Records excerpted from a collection
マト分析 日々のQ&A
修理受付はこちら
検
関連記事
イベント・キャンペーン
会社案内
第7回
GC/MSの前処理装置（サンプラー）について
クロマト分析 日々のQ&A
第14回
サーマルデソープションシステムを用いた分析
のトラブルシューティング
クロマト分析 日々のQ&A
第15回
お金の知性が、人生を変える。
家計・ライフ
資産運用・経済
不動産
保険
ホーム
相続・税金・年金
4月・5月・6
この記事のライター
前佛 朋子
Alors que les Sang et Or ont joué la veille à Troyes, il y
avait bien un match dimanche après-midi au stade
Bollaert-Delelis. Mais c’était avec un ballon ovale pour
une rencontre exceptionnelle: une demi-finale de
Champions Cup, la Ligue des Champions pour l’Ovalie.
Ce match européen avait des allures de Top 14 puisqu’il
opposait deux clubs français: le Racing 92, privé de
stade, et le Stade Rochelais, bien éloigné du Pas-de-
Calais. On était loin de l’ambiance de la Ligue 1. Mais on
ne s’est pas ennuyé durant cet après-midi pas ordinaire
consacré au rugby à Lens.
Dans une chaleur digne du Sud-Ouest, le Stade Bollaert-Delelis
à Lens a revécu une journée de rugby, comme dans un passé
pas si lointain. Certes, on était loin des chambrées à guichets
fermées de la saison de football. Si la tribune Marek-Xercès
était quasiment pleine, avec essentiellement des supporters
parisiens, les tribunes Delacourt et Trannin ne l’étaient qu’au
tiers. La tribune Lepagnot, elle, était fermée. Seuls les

...

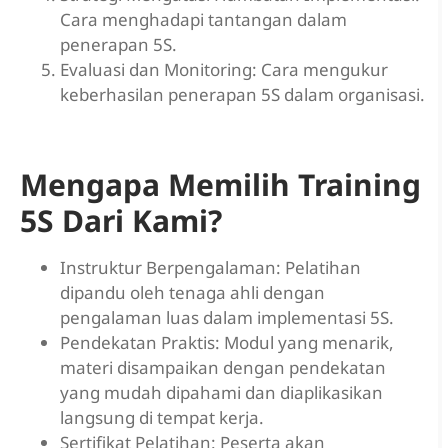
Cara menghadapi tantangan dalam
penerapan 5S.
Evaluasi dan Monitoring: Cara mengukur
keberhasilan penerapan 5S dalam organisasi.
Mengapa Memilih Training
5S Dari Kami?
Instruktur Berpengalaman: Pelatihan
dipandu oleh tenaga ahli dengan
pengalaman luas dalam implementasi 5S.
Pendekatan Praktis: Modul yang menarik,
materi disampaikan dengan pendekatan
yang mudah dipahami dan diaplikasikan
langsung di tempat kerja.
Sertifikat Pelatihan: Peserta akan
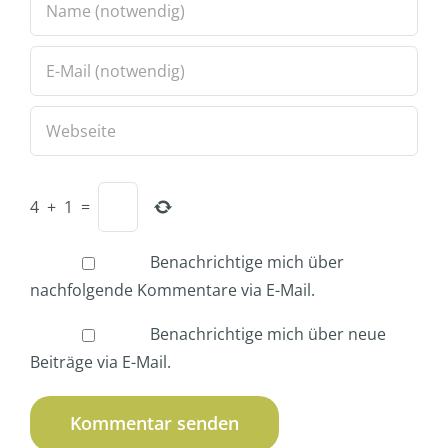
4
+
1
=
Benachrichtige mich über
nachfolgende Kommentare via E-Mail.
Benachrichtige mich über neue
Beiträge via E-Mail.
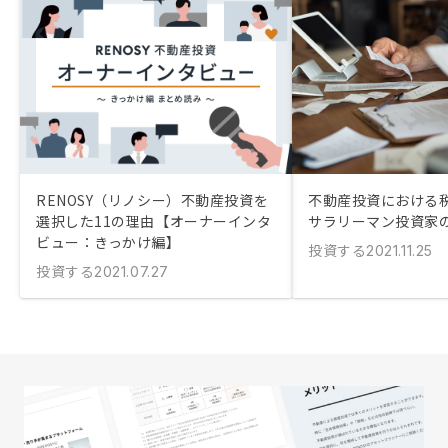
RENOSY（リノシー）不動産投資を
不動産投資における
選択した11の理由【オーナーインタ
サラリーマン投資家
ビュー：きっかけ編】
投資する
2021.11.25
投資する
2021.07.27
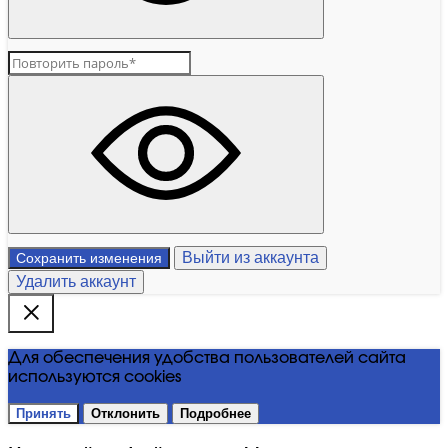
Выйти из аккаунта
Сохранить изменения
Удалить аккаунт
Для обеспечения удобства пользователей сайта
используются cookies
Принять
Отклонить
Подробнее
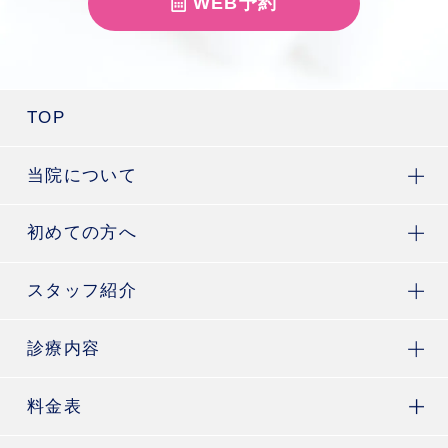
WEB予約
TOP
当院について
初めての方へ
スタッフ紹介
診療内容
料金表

Goal of the exercise: In the entries above, the lines between the one holding "une rencontre exceptionnelle: une" and the one holding "Dans une chaleur", inclusive, are to be printed exactly as written, and those alone.

Task output:
une rencontre exceptionnelle: une demi-finale de
Champions Cup, la Ligue des Champions pour l’Ovalie.
Ce match européen avait des allures de Top 14 puisqu’il
opposait deux clubs français: le Racing 92, privé de
stade, et le Stade Rochelais, bien éloigné du Pas-de-
Calais. On était loin de l’ambiance de la Ligue 1. Mais on
ne s’est pas ennuyé durant cet après-midi pas ordinaire
consacré au rugby à Lens.
Dans une chaleur digne du Sud-Ouest, le Stade Bollaert-Delelis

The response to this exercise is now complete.